Try it: Print every line of the material below verbatim, omitting the pictures.

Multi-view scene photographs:

=== Section Start ===

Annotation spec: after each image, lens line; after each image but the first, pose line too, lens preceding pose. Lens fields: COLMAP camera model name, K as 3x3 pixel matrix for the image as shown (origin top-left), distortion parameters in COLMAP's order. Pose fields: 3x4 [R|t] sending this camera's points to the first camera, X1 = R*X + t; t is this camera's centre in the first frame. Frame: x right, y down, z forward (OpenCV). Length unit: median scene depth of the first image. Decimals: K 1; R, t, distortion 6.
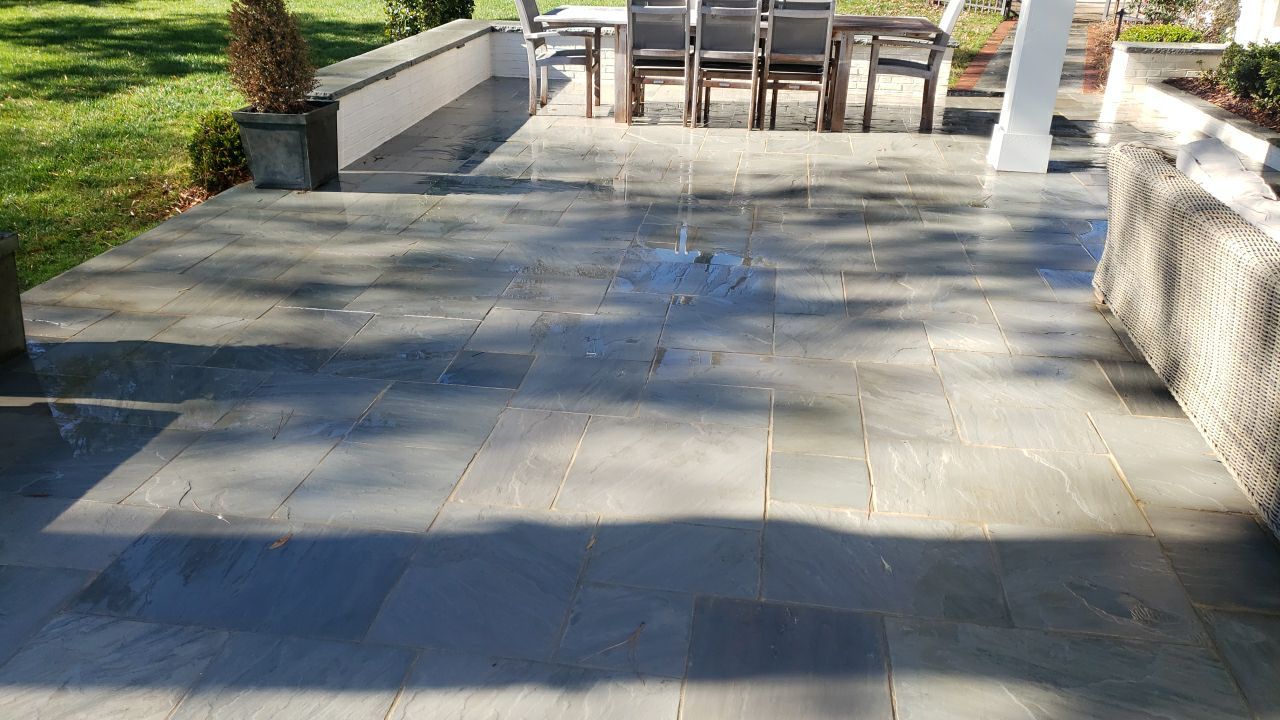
lens RADIAL K [[989.7, 0, 640.0], [0, 989.7, 360.0], [0, 0, 1]] dist [0.004615, 0.005134]
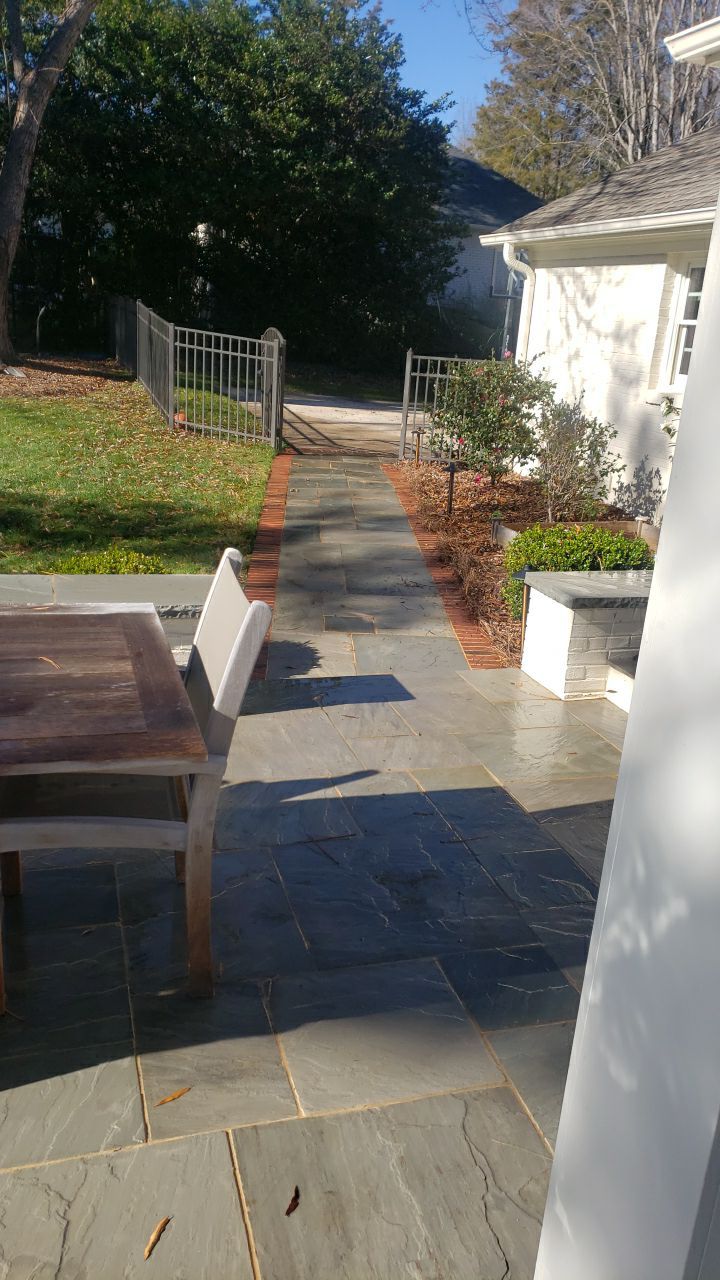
lens RADIAL K [[989.7, 0, 360.0], [0, 989.7, 640.0], [0, 0, 1]] dist [0.004615, 0.005134]
pose [[0.901040, -0.089052, 0.424496, 0.129757], [0.128019, 0.989697, -0.064114, -0.196746], [-0.414413, 0.112113, 0.903157, 0.425036]]
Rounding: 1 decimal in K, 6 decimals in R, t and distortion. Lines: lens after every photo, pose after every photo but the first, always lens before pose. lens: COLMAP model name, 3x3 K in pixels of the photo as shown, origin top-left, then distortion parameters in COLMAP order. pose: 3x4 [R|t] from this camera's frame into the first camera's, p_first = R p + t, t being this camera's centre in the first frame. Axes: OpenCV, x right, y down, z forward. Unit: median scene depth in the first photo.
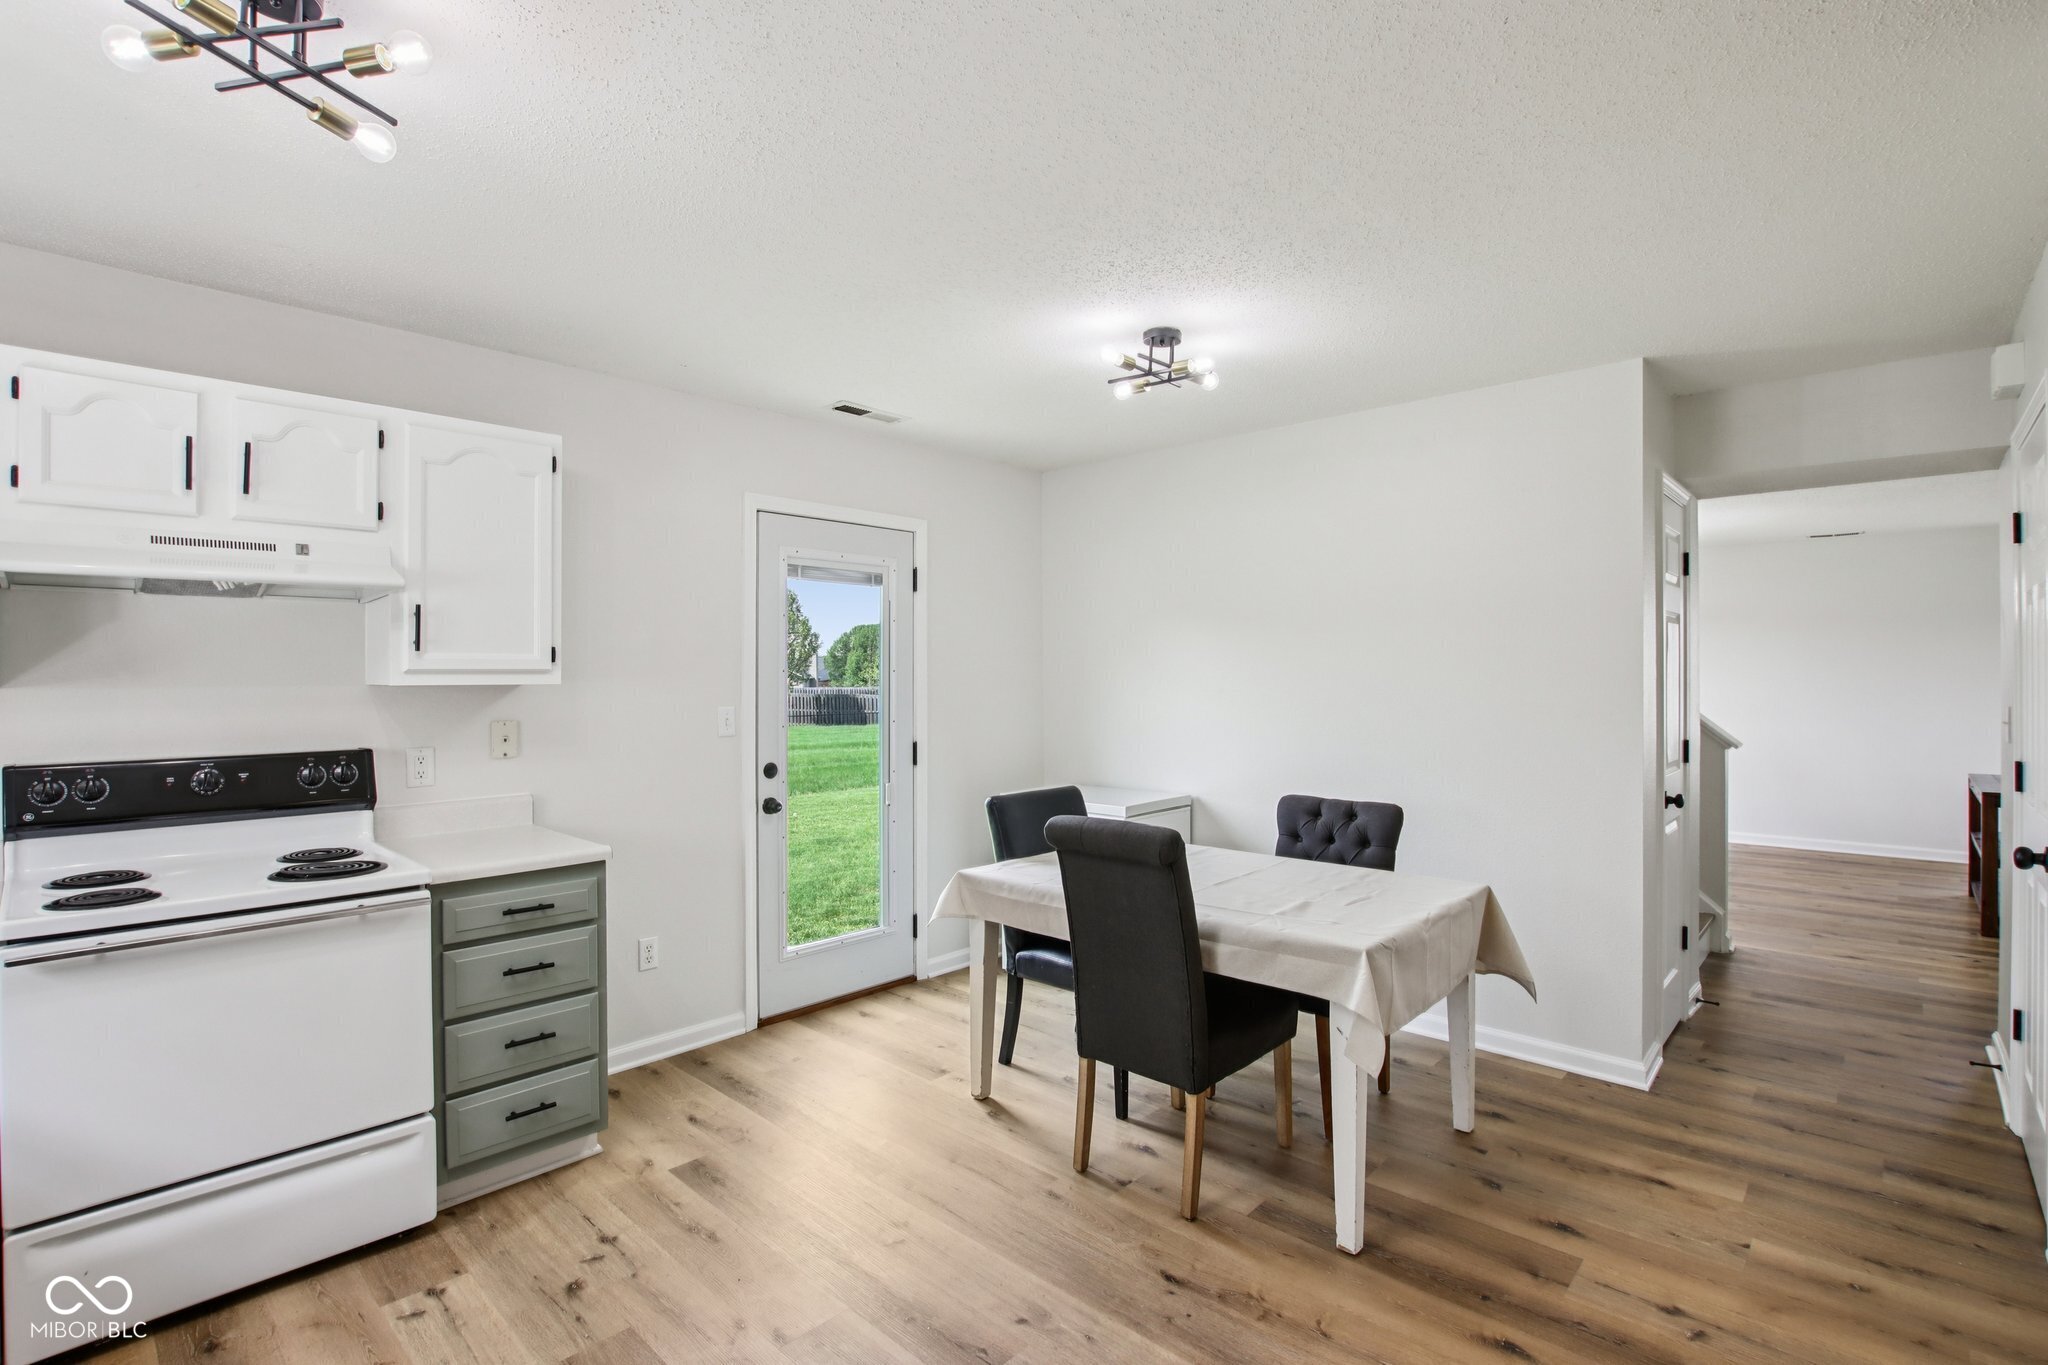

=== Section End ===

Answer box:
Annotation spec: after each image, lens line; after each image but the first, pose line too, lens preceding pose. Lens fields: COLMAP camera model name, K as 3x3 pixel matrix for the image as shown (origin top-left), distortion parameters in COLMAP's order. Pose fields: 3x4 [R|t] sending this camera's points to the first camera, X1 = R*X + t; t is this camera's centre in the first frame. Frame: x right, y down, z forward (OpenCV). Length unit: median scene depth of the first image. Decimals: K 1; R, t, distortion 6.
lens RADIAL K [[989.7, 0, 640.0], [0, 989.7, 360.0], [0, 0, 1]] dist [0.004615, 0.005134]
lens RADIAL K [[989.7, 0, 360.0], [0, 989.7, 640.0], [0, 0, 1]] dist [0.004615, 0.005134]
pose [[0.901040, -0.089052, 0.424496, 0.129757], [0.128019, 0.989697, -0.064114, -0.196746], [-0.414413, 0.112113, 0.903157, 0.425036]]
Rounding: 1 decimal in K, 6 decimals in R, t and distortion. Lines: lens after every photo, pose after every photo but the first, always lens before pose. lens: COLMAP model name, 3x3 K in pixels of the photo as shown, origin top-left, then distortion parameters in COLMAP order. pose: 3x4 [R|t] from this camera's frame into the first camera's, p_first = R p + t, t being this camera's centre in the first frame. Axes: OpenCV, x right, y down, z forward. Unit: median scene depth in the first photo.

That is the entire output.